The Difference Between Solstice And Equinox Explained

Years on Earth are divided into four seasons, each marked by a solstice or an equinox. In the mild seasons of spring and autumn, you have equinoxes, so named because they mark the period of time in which day and night are equally long (per Britannica). It's a combination of the Latin word aequus, meaning equal, and nox, meaning night, according to Merriam-Webster. In the Northern Hemisphere, the vernal (that is, spring) equinox occurs around March 21, and the autumnal equinox occurs around September 23. Both mark the first days of their respective seasons.

Solstices, on the other hand, occur during the seasons of climate extremes: summer and winter. During the summer solstice, the day is at its longest point, and during the winter solstice, the day is at its shortest point. Again, the solstices mark the start of their respective seasons, with the summer solstice occurring on June 20 or 21 and the winter solstice occurring on December 20 or 21 (in the Southern Hemisphere, the seasons are switched).

But why do they occur at all?

Without solstices and equinoxes, we might not exist

Seasons are not caused by how far the sun is from earth — after all, if this were the cause, seasons would not be flipped for the Northern and Southern Hemispheres. In fact, the earth is closest to the sun in early January (per Space).

Seasons are instead caused by Earth's slight and constant tilt, according to NASA. In the Northern Hemisphere's winter, it is tilted away from the sun, while the Southern Hemisphere is tilted toward it. This means that the southern hemisphere gets longer and more direct heat and light from the sun, resulting in summer for the Southern Hemisphere and winter for the Northern Hemisphere. This also affects the length of the days, with days in summer lasting longer than days in winter.

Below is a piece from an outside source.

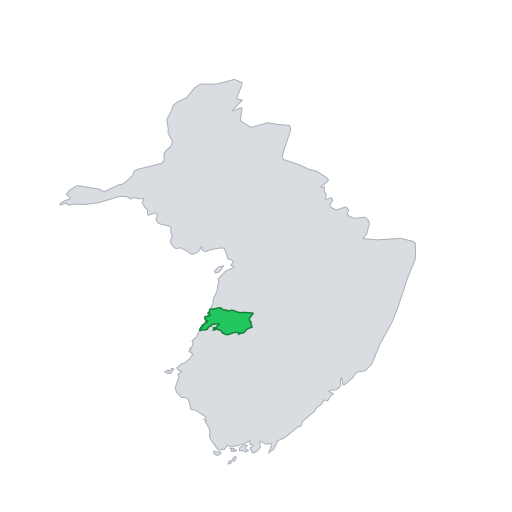 Central Ostrobothnia highlighted on a map of Finland, rotated 330°
{"feature_id": "FIN-3181", "entity_name": "Central Ostrobothnia", "entity_type": "Province", "adm_level": 1, "iso_a3": "FIN", "parent_name": "Finland", "parent_adm1": "", "projection": "robinson", "projection_center": [23.72, 63.644], "detail": "fine", "context": "in_parent", "style": "filled", "palette": "green", "viewbox_px": 512, "rotation_deg": 330, "n_neighbors": 0, "source": "natural_earth", "source_scale": "10m", "svg_char_len": 5774}
<svg xmlns="http://www.w3.org/2000/svg" viewBox="0 0 512 512"><g transform="rotate(330 256 256)"><path d="M201.2,222.7L198.4,216.5L194.7,211.1L190.6,209.7L189.3,207.6L188.6,203.3L189.3,199.9L193.5,196.7L194.3,192.3L196.7,188.8L195.5,186.5L188.7,180.1L187.8,178.0L187.4,174.5L191.2,171.3L190.1,168.1L183.0,166.9L183.2,164.9L185.2,161.7L184.1,158.9L184.2,152.9L187.7,150.2L183.5,148.1L179.5,144.3L176.1,144.0L173.9,140.0L167.8,136.3L146.1,131.1L132.7,125.4L125.6,120.7L119.0,118.1L118.5,115.6L111.6,113.7L113.0,112.6L118.4,112.5L122.8,113.5L124.4,112.2L122.6,108.6L123.0,107.7L128.0,105.7L136.3,105.7L153.9,119.8L156.6,124.4L173.4,125.9L175.2,127.0L179.7,126.8L189.4,124.6L193.2,121.5L196.8,121.7L220.7,128.6L224.4,127.1L226.5,122.8L228.4,120.9L231.2,119.6L236.7,118.7L241.0,115.2L241.3,105.4L243.3,102.6L247.2,92.9L254.5,88.5L259.8,84.1L265.2,83.4L274.9,84.3L286.3,79.8L293.7,79.2L307.1,87.2L325.6,92.3L330.7,99.0L328.4,101.6L318.9,108.9L318.6,110.9L322.1,114.2L308.4,118.1L309.4,119.2L316.8,119.8L317.7,121.2L310.5,130.5L310.4,132.2L316.2,142.2L333.2,146.6L338.0,151.0L350.4,159.8L349.4,163.9L332.2,179.1L328.3,183.4L327.9,186.0L338.8,198.2L344.6,206.8L351.0,213.0L356.3,223.3L356.7,226.8L346.9,228.8L349.7,230.7L347.5,233.9L347.3,238.5L344.7,241.5L345.3,242.3L350.1,242.9L350.6,244.9L350.3,246.2L345.4,248.5L345.1,251.0L347.8,255.3L350.0,256.8L357.8,258.1L358.8,259.3L359.2,262.4L355.8,265.5L355.9,266.6L359.4,272.2L369.7,276.8L371.0,280.2L371.0,282.4L370.5,284.4L363.1,292.1L357.4,294.5L369.2,302.7L390.2,313.1L399.6,322.1L400.4,324.5L394.3,335.7L391.8,338.8L375.7,351.3L352.8,371.8L341.3,380.9L318.6,394.7L302.3,407.5L293.1,410.0L285.9,407.2L282.4,407.9L279.0,409.8L267.5,411.8L267.1,409.8L269.3,404.2L268.3,404.4L266.3,406.9L265.3,409.9L263.2,411.4L258.4,412.1L253.7,409.6L251.5,409.7L253.9,413.3L253.8,414.4L251.3,414.2L246.1,417.0L245.0,417.0L243.3,414.7L237.8,417.2L232.6,417.7L229.5,419.6L214.2,422.4L209.9,425.7L207.0,424.9L189.8,427.7L182.7,426.9L174.8,432.1L168.8,432.8L175.0,427.4L175.3,425.7L172.0,424.8L169.7,422.9L167.4,419.0L166.2,418.8L164.1,423.7L160.0,425.4L154.9,425.4L154.3,423.2L155.2,421.2L154.4,420.9L155.2,419.3L157.8,419.2L158.5,418.4L158.5,417.4L156.4,416.5L158.4,413.0L149.4,412.3L138.3,408.6L137.0,405.4L131.7,407.7L126.8,405.4L126.1,403.9L125.0,392.3L125.5,389.0L128.3,385.1L129.3,381.2L129.3,374.0L130.9,374.0L129.1,371.6L131.7,371.0L132.1,370.2L126.2,358.8L122.8,356.2L125.6,347.9L125.3,346.0L124.8,343.7L120.6,341.2L119.1,333.8L120.2,329.7L128.8,322.2L129.3,319.3L134.1,319.1L131.9,316.5L131.3,313.3L138.2,312.1L140.8,313.0L146.8,311.9L152.2,309.5L150.2,305.0L152.9,304.8L152.1,303.8L152.2,302.7L154.4,303.1L157.9,300.0L158.0,297.6L164.0,296.3L170.9,291.4L177.2,288.8L183.8,283.9L186.5,283.7L188.0,280.4L195.2,275.5L197.8,271.5L204.6,267.0L211.2,259.1L211.9,256.9L222.1,253.9L231.2,254.8L231.0,252.8L229.6,251.6L233.4,249.5L232.5,246.5L230.2,245.0L232.5,233.7L229.7,231.4L219.1,227.6L214.8,227.2L212.3,224.3L213.5,220.9L207.7,223.5L201.2,222.7ZM145.7,413.9L152.1,413.9L153.7,415.7L150.9,416.9L150.6,418.3L152.1,420.6L149.3,420.6L147.4,418.1L144.3,416.3L145.7,413.9ZM219.5,250.2L215.6,251.3L212.4,250.6L212.4,248.4L217.9,246.9L223.5,248.5L220.7,249.0L219.5,250.2ZM123.1,310.7L122.9,312.6L126.6,311.2L128.1,311.8L127.9,313.5L126.6,313.2L123.5,315.1L120.7,313.4L119.0,310.7L123.1,310.7ZM127.2,407.7L126.8,409.4L123.0,409.5L121.5,407.8L120.7,405.1L122.2,403.9L123.1,405.4L127.2,407.7ZM142.1,414.5L140.1,414.7L137.2,412.9L136.9,412.3L138.0,411.9L137.5,409.8L139.7,410.9L140.9,412.2L139.7,412.5L142.1,414.5ZM137.5,421.5L134.7,422.7L133.7,422.4L134.0,420.3L135.6,419.4L138.4,419.3L137.5,421.5ZM131.8,422.6L129.4,423.0L127.9,421.9L130.2,420.3L132.0,420.5L132.4,421.4L131.8,422.6Z" fill="#d9dde1" stroke="#a8b0b8" stroke-width="1"/><path d="M170.3,292.7L170.4,292.2L170.3,291.7L171.8,290.8L172.2,290.3L172.6,290.2L173.8,290.5L174.1,290.4L174.4,290.2L174.7,290.0L174.6,289.9L174.3,289.8L174.3,289.5L174.7,289.3L175.0,289.1L175.8,289.0L177.9,289.1L178.7,288.9L179.3,288.3L179.9,288.7L180.5,288.7L181.1,288.3L181.7,287.8L180.8,287.3L180.5,287.0L180.5,286.7L180.7,286.3L180.6,285.9L180.5,285.6L180.4,285.3L180.4,285.0L180.8,283.5L181.2,283.2L181.7,283.2L182.6,283.5L182.8,283.6L183.0,283.8L183.3,283.9L183.6,283.9L183.8,283.8L184.1,283.7L184.9,284.0L186.7,284.2L187.1,283.8L186.7,283.0L186.1,282.2L185.7,281.7L185.9,281.4L186.2,281.3L187.0,281.5L187.2,281.4L187.8,280.8L188.1,280.6L188.2,280.1L188.7,279.7L189.4,279.3L189.4,279.2L194.1,281.2L198.2,282.4L199.7,283.5L199.9,284.3L200.6,285.9L201.1,286.6L202.4,287.4L203.2,287.8L203.3,288.1L203.7,288.9L203.7,289.3L204.5,289.8L206.8,290.4L208.1,291.0L209.2,291.9L212.3,295.7L214.1,297.2L217.8,299.1L224.1,303.4L224.8,304.3L221.3,305.7L219.0,307.0L218.3,308.0L218.3,309.5L218.8,310.7L218.6,310.8L217.9,311.0L217.7,311.2L217.7,311.8L217.8,312.3L217.6,313.1L217.3,314.1L217.1,314.7L217.2,315.4L217.1,315.6L213.0,314.9L211.5,314.9L207.1,316.3L203.2,315.1L202.1,315.1L202.4,314.8L202.8,314.6L203.3,314.3L202.7,313.7L200.3,312.1L198.5,311.2L193.8,310.5L192.8,310.2L191.9,309.8L191.1,309.3L190.4,308.6L189.8,307.9L189.2,307.0L189.3,307.0L189.5,307.0L189.5,306.8L188.9,306.1L188.6,305.5L188.0,302.4L187.6,301.7L187.0,301.3L186.5,301.1L186.0,300.8L185.7,299.8L185.7,299.5L185.1,299.3L183.7,299.3L182.9,299.2L182.4,299.0L182.8,298.9L182.9,298.7L182.9,298.4L182.9,298.2L183.0,298.2L183.4,298.0L183.5,298.0L183.5,297.9L183.3,297.3L183.2,297.2L183.4,297.0L183.8,296.9L184.1,297.4L184.4,297.9L185.1,298.0L186.9,297.4L189.7,297.0L190.1,296.9L189.7,296.2L186.3,294.3L184.0,293.4L183.3,293.3L182.5,294.2L182.0,294.2L181.1,293.9L180.2,293.7L179.1,293.9L178.4,294.3L177.8,294.7L177.1,295.1L175.8,294.9L171.5,292.7L171.1,292.8L170.8,292.9L170.5,292.8L170.3,292.7Z" fill="#22c55e" stroke="#15803d" stroke-width="1.5"/></g></svg>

Earth's tilt is thought to have been caused by a collision with another planet during the early days of the solar system, according to NASA. Not only did this collision create Earth's seasons, a chunk of Earth that broke off eventually formed Earth's moon. Both of these traits of Earth are so important that some scientists believe both a large moon (via ICR) and a slight tilt (via NASA) are needed for planets to give rise to complex life. By this theory, our existence is literally dependent on solstices and equinoxes.